• **Data for processing**:
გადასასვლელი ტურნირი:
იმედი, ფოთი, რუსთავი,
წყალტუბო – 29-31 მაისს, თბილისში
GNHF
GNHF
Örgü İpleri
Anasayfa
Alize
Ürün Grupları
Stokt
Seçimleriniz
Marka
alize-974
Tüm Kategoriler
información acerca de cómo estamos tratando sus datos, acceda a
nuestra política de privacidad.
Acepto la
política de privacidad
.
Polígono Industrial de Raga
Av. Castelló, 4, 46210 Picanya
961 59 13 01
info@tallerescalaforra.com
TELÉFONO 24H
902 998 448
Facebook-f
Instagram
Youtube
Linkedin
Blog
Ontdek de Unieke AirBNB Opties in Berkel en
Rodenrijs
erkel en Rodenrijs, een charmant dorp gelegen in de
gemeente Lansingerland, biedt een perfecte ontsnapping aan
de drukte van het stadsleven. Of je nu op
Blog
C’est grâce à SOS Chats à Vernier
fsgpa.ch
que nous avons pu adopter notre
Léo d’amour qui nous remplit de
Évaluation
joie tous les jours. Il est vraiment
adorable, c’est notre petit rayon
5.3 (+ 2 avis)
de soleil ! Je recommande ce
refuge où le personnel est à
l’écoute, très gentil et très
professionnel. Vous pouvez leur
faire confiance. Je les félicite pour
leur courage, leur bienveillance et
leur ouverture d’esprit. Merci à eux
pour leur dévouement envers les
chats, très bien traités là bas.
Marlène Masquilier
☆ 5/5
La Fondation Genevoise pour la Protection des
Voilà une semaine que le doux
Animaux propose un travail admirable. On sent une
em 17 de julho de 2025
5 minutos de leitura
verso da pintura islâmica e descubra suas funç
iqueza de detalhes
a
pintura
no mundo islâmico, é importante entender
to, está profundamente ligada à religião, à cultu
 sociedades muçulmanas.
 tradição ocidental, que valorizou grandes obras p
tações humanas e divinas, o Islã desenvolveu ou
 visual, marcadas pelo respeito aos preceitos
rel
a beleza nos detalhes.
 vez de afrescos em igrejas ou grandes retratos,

• **Activity**: Among the records above, find the lines that contain "leur" and copy every one.

• **Result for this exercise**:
professionnel. Vous pouvez leur
leur courage, leur bienveillance et
leur ouverture d’esprit. Merci à eux
pour leur dévouement envers les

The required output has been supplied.